As you’ve probably heard by now, hip-hop artist DaBaby received major backlash back in July of this year after making offensive and inflammatory remarks about women, LGBTQ+ people, and people living with HIV.
The comments were made while the 29-year-old rapper performed onstage at the Rolling Loud Festival in Miami. In addition to a sexist and homophobic tirade, DaBaby told the audience, “If you didn’t show up today with HIV, AIDS, any of them deadly sexually transmitted diseases that’ll make you die in two, three weeks, then put your cellphone light up.”
Not only were the comments extremely offensive to people living with HIV or other STIs, but they were decades behind in terms of modern science. HIV has not been a “deadly” disease since antiretroviral meds were developed in the mid-90s. In addition, HIV cannot be passed to a sexual partner if one is taking their meds and their viral load is undetectable (U=U). Everything DaBaby said contradicts these proven scientific facts, further fueling stigma and ignorance around HIV.
Since then, the rapper has received much public criticism for the disparaging remarks. In attempts to salvage the damage done to his career, he issued an apology of questionably sincerity shortly after — which he later rescinded, calling his critics “cry babies.” He also met with some leaders in the HIV community and vowed to donate to their organizations, which has yet to happen.

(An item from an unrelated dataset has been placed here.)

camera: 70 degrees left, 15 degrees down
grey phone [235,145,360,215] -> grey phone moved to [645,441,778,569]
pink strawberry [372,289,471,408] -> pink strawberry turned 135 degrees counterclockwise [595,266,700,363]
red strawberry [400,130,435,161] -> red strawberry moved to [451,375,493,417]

And now just recently — and ironically at the same music festival, Rolling Loud, this time in San Bernardino, Calif. — he attempted a “comeback’ performance, as reported by Radar. Upon announcing his appearance last month, the festival’s organizers stated they believed DaBaby had “grown" since his past mistakes and therfore invited him back to perform.
However, many audience members made it clear they are not OK with DaBaby’s past behavior or his half-hearted apology — and showed their dismay by booing the rapper and pelting him with water bottles and other objects when he took to the stage.
While clearly this type of reaction is not the best way to protest DaBaby’s behavior, as people could get hurt (and it’s technically assault), it is clear that many people do not share his ignorant and outdated views — which is ultimately a good sign that stigma around HIV may be decreasing overall.